US election: 14 days left — What polls say, what Harris and Trump are up to
With two weeks remaining in the US presidential race, Vice President Kamala Harris and former President Donald Trump are racing to secure votes in key battleground states.
On Monday, Harris, the Democratic Party’s nominee, made stops in all three “blue wall” states of Pennsylvania, Michigan and Wisconsin which have traditionally voted for the party and were critical to the victories of the last two Democratic presidents.
At the same time, Trump, the Republican nominee, visited Asheville, North Carolina, where he is worried that the significant damage caused by Hurricane Helene could negatively affect the turnout in a race that surveys suggest is becoming closer by the day.
Here’s a look at what the polls say, the key highlights from campaigns over the previous day, and a look at what to expect next.
What are the latest updates from the polls?
Trump and Harris are neck-and-neck across the country’s seven battleground states that can swing in favour of either candidate, according to the latest survey of voters published on Monday by The Washington Post.

== ACTIVITIES ==
1. In the election excerpt, which three "blue wall" states did Harris visit on Monday?
2. Using the election excerpt, explain why Trump went to Asheville, North Carolina.
3. Reproduce the election excerpt's text from "At the same" to "to expect next.".
Answer from the election excerpt alone.

== AVAILABLE DATA ==
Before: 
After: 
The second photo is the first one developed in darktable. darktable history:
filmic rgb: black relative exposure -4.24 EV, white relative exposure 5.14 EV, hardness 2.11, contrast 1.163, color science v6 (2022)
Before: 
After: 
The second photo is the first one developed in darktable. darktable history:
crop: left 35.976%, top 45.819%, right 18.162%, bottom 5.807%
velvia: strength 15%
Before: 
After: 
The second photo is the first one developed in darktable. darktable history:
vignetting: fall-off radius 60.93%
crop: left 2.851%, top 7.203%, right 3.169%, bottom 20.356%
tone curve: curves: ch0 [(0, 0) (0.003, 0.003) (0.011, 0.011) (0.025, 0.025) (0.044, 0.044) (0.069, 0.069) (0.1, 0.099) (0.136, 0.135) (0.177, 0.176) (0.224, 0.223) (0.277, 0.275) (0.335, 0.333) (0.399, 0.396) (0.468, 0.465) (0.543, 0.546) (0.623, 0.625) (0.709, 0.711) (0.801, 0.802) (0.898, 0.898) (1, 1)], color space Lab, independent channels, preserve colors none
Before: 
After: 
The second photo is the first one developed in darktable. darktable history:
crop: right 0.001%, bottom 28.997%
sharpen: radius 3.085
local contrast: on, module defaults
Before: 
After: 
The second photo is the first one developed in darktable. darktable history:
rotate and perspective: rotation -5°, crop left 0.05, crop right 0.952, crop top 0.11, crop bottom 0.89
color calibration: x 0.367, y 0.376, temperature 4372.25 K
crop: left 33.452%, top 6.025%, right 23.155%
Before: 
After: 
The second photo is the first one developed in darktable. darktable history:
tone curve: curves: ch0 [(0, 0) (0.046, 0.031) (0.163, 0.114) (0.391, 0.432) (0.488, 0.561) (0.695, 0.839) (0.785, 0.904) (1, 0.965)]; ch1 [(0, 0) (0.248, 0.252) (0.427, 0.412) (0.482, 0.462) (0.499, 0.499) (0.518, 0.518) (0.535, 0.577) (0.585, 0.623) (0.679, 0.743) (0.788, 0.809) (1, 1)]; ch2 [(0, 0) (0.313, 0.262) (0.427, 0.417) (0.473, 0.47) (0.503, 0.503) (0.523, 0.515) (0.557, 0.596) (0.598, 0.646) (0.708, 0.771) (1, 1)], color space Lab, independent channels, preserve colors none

== RESULTS OF THE EXERCISE ==
1. Pennsylvania, Michigan and Wisconsin.

2. Trump is worried that the significant damage from Hurricane Helene could hurt turnout there. Surveys suggest the race is becoming closer by the day.

3.
At the same time, Trump, the Republican nominee, visited Asheville, North Carolina, where he is worried that the significant damage caused by Hurricane Helene could negatively affect the turnout in a race that surveys suggest is becoming closer by the day.
Here’s a look at what the polls say, the key highlights from campaigns over the previous day, and a look at what to expect next.